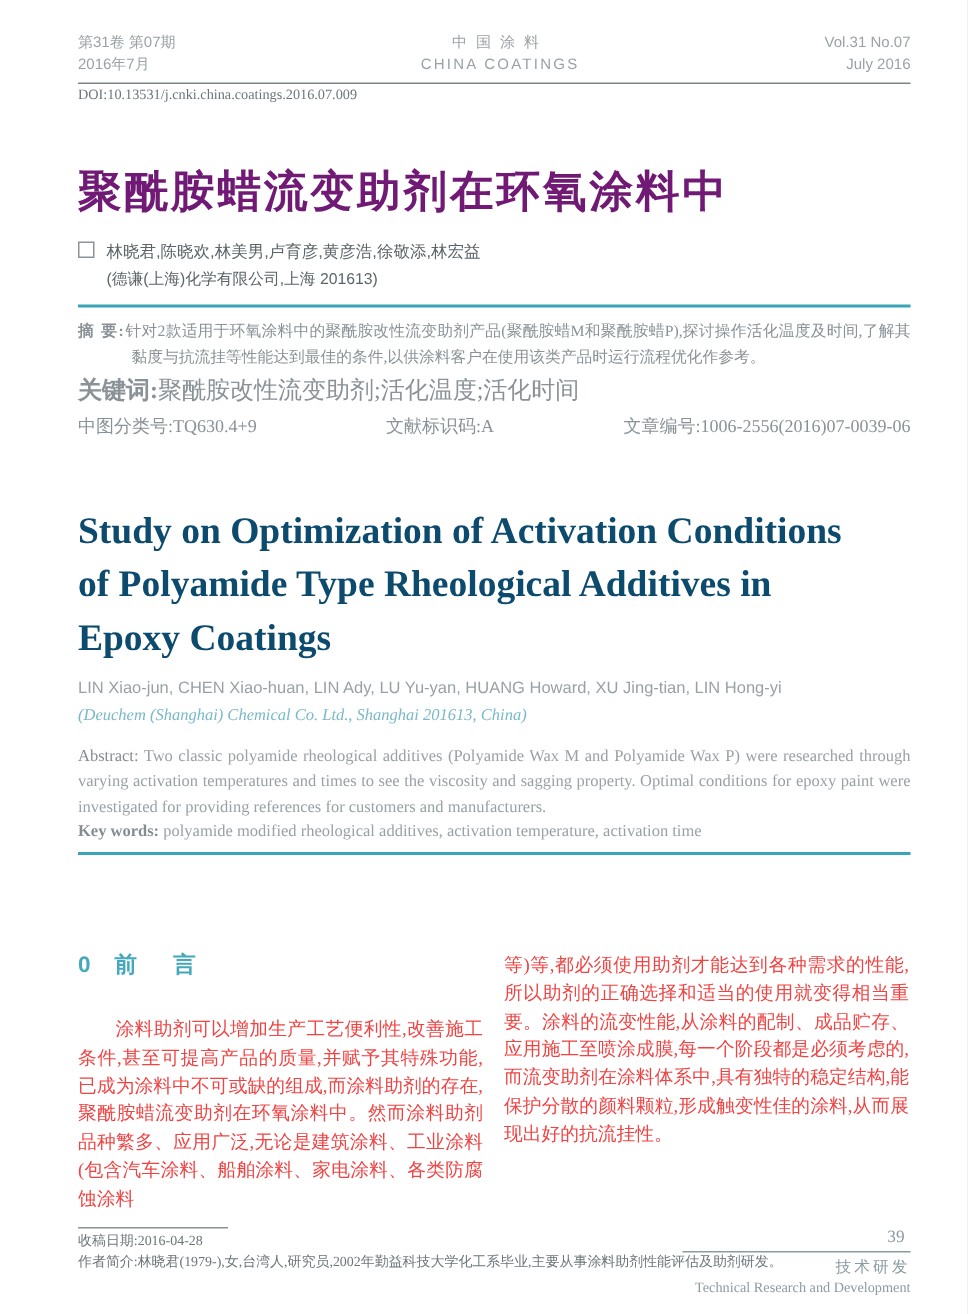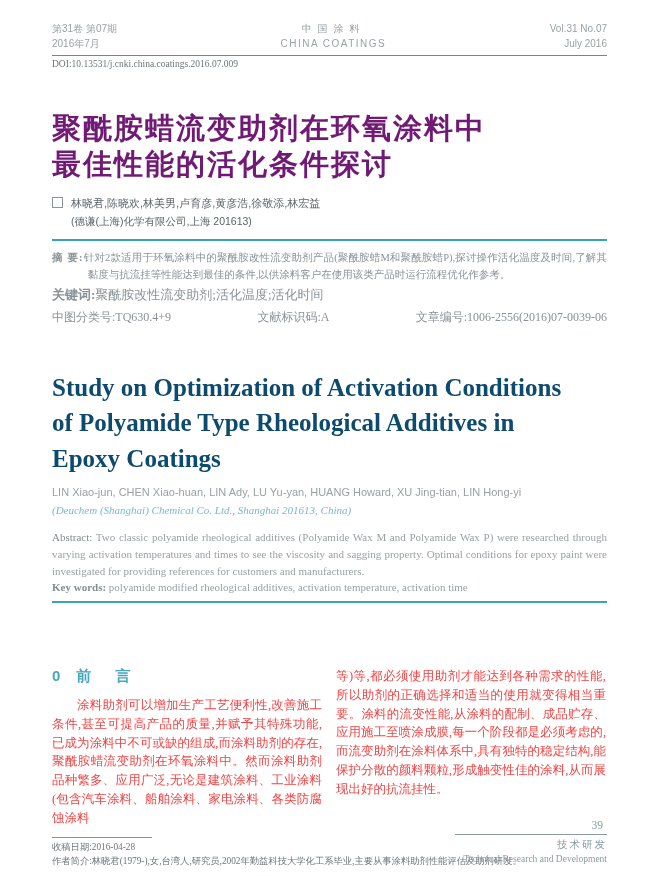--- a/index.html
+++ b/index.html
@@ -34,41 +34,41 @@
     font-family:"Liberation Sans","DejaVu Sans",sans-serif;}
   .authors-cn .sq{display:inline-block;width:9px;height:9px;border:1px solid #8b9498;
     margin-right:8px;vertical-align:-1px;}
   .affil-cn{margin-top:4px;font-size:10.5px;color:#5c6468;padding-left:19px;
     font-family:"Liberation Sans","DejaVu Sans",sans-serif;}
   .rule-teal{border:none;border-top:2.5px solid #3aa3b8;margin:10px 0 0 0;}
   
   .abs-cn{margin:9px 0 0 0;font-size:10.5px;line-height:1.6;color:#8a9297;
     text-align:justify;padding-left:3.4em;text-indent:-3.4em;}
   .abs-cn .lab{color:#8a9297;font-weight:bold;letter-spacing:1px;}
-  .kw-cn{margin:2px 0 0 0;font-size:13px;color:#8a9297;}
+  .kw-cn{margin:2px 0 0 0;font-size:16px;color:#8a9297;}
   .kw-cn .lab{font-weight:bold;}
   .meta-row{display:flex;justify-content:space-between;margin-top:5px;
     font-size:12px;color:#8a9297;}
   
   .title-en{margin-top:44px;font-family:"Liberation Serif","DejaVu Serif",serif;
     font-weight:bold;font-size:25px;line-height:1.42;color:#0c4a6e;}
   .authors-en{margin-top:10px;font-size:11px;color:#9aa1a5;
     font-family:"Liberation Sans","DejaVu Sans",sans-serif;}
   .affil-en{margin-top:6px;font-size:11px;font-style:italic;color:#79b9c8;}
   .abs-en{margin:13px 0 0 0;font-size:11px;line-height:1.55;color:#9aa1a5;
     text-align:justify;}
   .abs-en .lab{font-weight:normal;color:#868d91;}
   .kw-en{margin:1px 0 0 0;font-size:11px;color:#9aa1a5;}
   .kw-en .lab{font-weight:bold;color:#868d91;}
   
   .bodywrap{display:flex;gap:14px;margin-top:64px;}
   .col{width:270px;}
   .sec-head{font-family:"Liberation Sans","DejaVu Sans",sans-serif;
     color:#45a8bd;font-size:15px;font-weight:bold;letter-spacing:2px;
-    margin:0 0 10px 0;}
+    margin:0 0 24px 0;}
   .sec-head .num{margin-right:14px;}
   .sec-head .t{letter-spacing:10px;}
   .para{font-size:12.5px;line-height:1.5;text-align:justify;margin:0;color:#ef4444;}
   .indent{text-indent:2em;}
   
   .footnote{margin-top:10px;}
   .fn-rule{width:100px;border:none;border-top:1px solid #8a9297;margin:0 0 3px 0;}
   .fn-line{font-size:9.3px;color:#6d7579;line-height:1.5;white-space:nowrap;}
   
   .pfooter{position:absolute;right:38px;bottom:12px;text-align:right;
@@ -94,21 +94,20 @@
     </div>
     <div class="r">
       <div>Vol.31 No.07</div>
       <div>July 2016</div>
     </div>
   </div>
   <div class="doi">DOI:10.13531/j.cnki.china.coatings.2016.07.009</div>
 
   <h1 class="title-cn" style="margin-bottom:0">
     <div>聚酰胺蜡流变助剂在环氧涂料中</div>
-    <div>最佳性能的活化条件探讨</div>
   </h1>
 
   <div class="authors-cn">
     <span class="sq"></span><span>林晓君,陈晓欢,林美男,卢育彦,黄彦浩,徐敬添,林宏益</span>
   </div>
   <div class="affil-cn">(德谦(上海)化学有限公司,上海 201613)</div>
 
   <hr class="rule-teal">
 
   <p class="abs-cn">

----------

_Activity_. Check each line of the data above for the word "flex" and state how many lines contain it, with no other text.

_Response to this exercise_. 2